Exercise goal>
Copy out each of the entries below line for line, changing nothing.
***** Information shown *****
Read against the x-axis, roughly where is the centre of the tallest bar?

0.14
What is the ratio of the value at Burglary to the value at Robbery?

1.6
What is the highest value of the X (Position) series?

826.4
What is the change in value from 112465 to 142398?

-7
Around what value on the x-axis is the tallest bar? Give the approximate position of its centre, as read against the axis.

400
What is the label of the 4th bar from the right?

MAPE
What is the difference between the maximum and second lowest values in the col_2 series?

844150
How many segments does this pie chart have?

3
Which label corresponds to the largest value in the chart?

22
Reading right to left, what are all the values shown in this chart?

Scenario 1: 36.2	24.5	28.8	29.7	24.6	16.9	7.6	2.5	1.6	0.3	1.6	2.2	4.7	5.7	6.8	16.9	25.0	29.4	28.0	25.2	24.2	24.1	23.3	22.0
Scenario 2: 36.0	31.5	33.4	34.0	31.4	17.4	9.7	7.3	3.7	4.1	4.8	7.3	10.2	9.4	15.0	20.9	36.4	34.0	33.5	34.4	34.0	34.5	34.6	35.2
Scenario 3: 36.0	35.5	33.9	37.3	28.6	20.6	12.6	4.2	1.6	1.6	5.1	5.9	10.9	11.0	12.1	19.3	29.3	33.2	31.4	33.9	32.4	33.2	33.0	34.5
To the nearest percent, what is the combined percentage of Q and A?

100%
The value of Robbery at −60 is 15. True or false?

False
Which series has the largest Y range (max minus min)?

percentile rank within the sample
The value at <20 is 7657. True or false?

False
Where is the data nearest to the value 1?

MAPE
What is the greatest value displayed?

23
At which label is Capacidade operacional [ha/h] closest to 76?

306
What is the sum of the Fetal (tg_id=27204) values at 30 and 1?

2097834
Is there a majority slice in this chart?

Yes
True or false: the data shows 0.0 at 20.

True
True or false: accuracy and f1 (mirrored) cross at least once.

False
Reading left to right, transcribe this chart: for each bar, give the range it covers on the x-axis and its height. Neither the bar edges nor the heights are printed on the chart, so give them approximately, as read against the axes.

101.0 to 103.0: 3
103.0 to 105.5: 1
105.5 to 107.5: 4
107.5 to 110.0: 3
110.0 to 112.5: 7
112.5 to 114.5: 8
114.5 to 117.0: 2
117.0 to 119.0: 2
*****
Answer>
Read against the x-axis, roughly where is the centre of the tallest bar?

0.14
What is the ratio of the value at Burglary to the value at Robbery?

1.6
What is the highest value of the X (Position) series?

826.4
What is the change in value from 112465 to 142398?

-7
Around what value on the x-axis is the tallest bar? Give the approximate position of its centre, as read against the axis.

400
What is the label of the 4th bar from the right?

MAPE
What is the difference between the maximum and second lowest values in the col_2 series?

844150
How many segments does this pie chart have?

3
Which label corresponds to the largest value in the chart?

22
Reading right to left, what are all the values shown in this chart?

Scenario 1: 36.2	24.5	28.8	29.7	24.6	16.9	7.6	2.5	1.6	0.3	1.6	2.2	4.7	5.7	6.8	16.9	25.0	29.4	28.0	25.2	24.2	24.1	23.3	22.0
Scenario 2: 36.0	31.5	33.4	34.0	31.4	17.4	9.7	7.3	3.7	4.1	4.8	7.3	10.2	9.4	15.0	20.9	36.4	34.0	33.5	34.4	34.0	34.5	34.6	35.2
Scenario 3: 36.0	35.5	33.9	37.3	28.6	20.6	12.6	4.2	1.6	1.6	5.1	5.9	10.9	11.0	12.1	19.3	29.3	33.2	31.4	33.9	32.4	33.2	33.0	34.5
To the nearest percent, what is the combined percentage of Q and A?

100%
The value of Robbery at −60 is 15. True or false?

False
Which series has the largest Y range (max minus min)?

percentile rank within the sample
The value at <20 is 7657. True or false?

False
Where is the data nearest to the value 1?

MAPE
What is the greatest value displayed?

23
At which label is Capacidade operacional [ha/h] closest to 76?

306
What is the sum of the Fetal (tg_id=27204) values at 30 and 1?

2097834
Is there a majority slice in this chart?

Yes
True or false: the data shows 0.0 at 20.

True
True or false: accuracy and f1 (mirrored) cross at least once.

False
Reading left to right, transcribe this chart: for each bar, give the range it covers on the x-axis and its height. Neither the bar edges nor the heights are printed on the chart, so give them approximately, as read against the axes.

101.0 to 103.0: 3
103.0 to 105.5: 1
105.5 to 107.5: 4
107.5 to 110.0: 3
110.0 to 112.5: 7
112.5 to 114.5: 8
114.5 to 117.0: 2
117.0 to 119.0: 2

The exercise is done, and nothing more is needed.